Items from a data source:
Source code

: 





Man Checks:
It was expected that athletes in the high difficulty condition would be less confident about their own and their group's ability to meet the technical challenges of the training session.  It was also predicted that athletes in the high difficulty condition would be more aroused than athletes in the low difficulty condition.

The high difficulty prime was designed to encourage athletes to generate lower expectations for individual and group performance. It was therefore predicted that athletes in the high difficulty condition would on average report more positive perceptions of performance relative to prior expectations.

▸ Goal of the exercise
Give the number of lines in the records above that contain the word "difficulty". Reply with that number alone.

▸ Result of the task
2